As MLK Day approaches, we will begin to see stories from the mainstream press about the man and his message. Over the years the press has tended to concentrate on his August 1963 speech at the March for Jobs and Freedom on the Washington Mall. But if we look at the message from an older King, the King of 1967 or 1968, we see a man much wearier and skeptical of government and the social infrastructure keeping their contract of equitable access to opportunity for all its citizens.
Journalists who examine King’s legacy need to include this latter period in their retrospectives. According to Thomas F. Jackson who wrote “Politics and Culture in Modern America: From Civil Rights to Human Rights: Martin Luther King, Jr. and the Struggle for Economic Justice,” King had been leaning more toward a social democratic political and economic philosophy by 1965, not long after President Lyndon Johnson had announced at Howard University his administration’s War on Poverty. Though King was keen with Johnson’s goals immediately after announcement, he soon became disillusioned with the gap between Johnson’s rhetoric to create greater access to opportunity and the administration’s policies.
A month after Johnson made his announcement about the War on Poverty, he made Vietnam a greater priority. King was particularly dismayed with Johnson’s budget cut to the program in 1967 from $3.4 billion to $1.75 billion with most of the lost money going to fuel the war in Vietnam. King also became concerned that the administration was too focused on “Negro pathology” – Patrick Moynihan, Johnson’s undersecretary of labor, attributed poor social and economic conditions of blacks to the breakdown of the family – rather than what he saw as the real root causes of poverty: a lack of jobs and financial security.
“But his political and structural explanations of poverty increasingly challenged liberal definitions that focused on something poor individuals lacked – skills, education, habits of work discipline, or “mainstream” norms they might pass on to their children. What if poverty resulted from each new generation’s confrontation with changing but relentless forms of economic denial, as the anthropologist Elliot Liebow argued in his powerful 1967 portrait of Negro streetcorner men, Tally’s Corner? (10) The island of poverty was larger than King had recognized, and millions of affluent Americans afloat on the vast ocean of material prosperity were dependent on the underpaid labor of its inhabitants.”

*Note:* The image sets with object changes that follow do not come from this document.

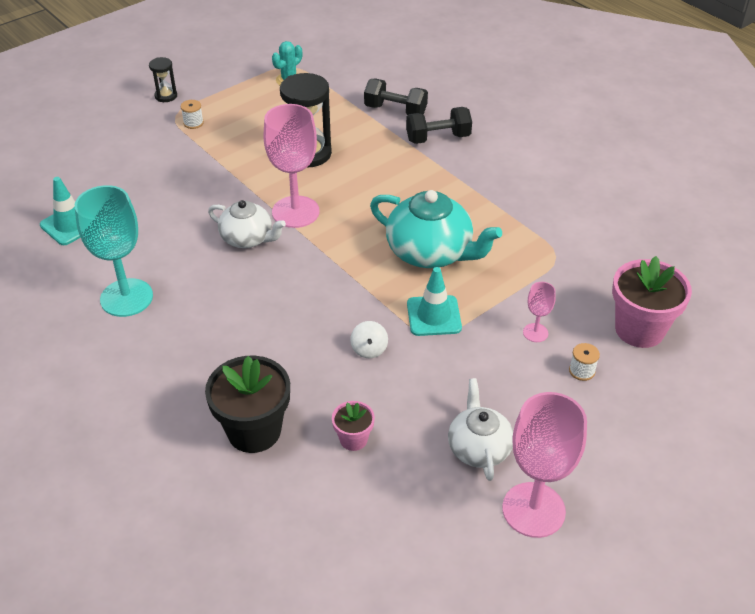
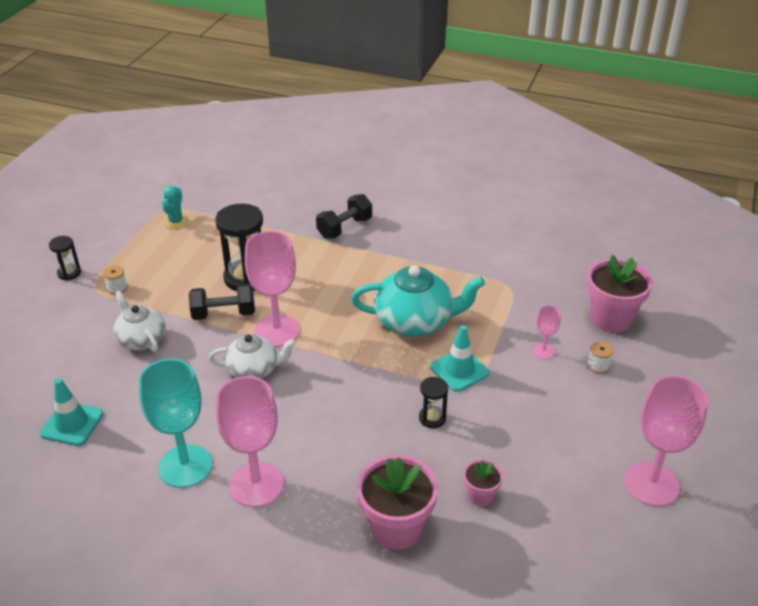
camera: 30 degrees left, 5 degrees down
black flower pot [205,356,290,453] -> pink flower pot [357,455,438,550]
white spinning top [350,321,388,358] -> black hourglass [419,377,448,428]
black dumbbell [364,79,428,115] -> black dumbbell moved to [189,284,255,320]
white teapot [448,378,513,481] -> white teapot moved to [113,291,165,352]
none -> pink goblet [216,376,284,507]

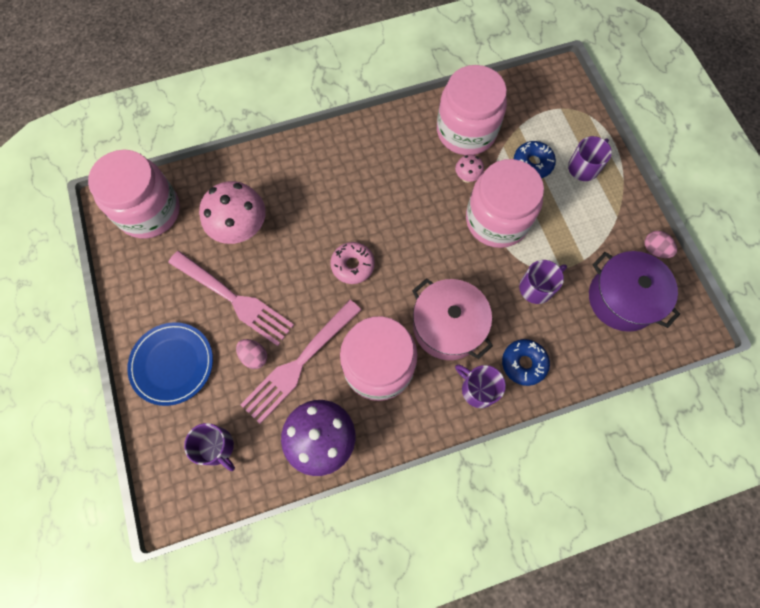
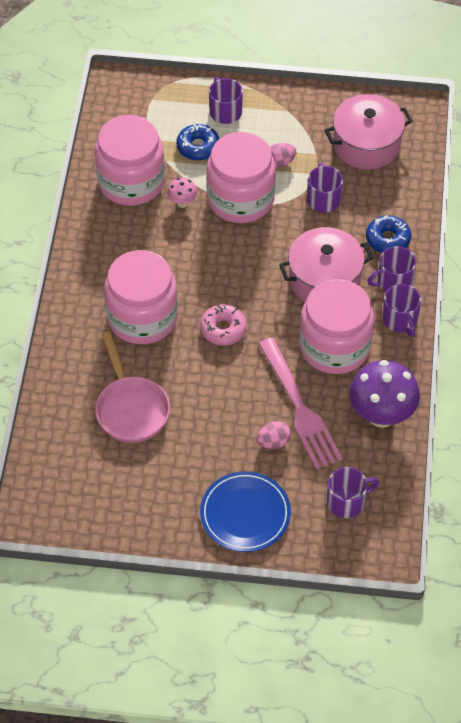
camera: 65 degrees left, 15 degrees down
pink jar [88,149,180,238] -> pink jar moved to [104,250,178,344]
pink fork [168,251,294,346] -> none
pink mushroom [199,181,266,244] -> pink pan [95,331,170,443]
purple pot [589,251,680,332] -> pink pot [324,94,413,170]
pink egg [644,231,677,258] -> pink egg moved to [270,143,296,168]
none -> purple mug [382,284,421,337]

Journalists writing about education, housing, wealth and income, jobs and the criminal justice system have a lot to learn from this passage and King’s overall message from this final period of his life. In order for the public to understand poverty and racial disparity, audiences needs to understand the institutional and economic mechanisms that often constrain people’s agency to lift themselves up. Of course people have choices, but journalists need to reveal the context that often limits those choices.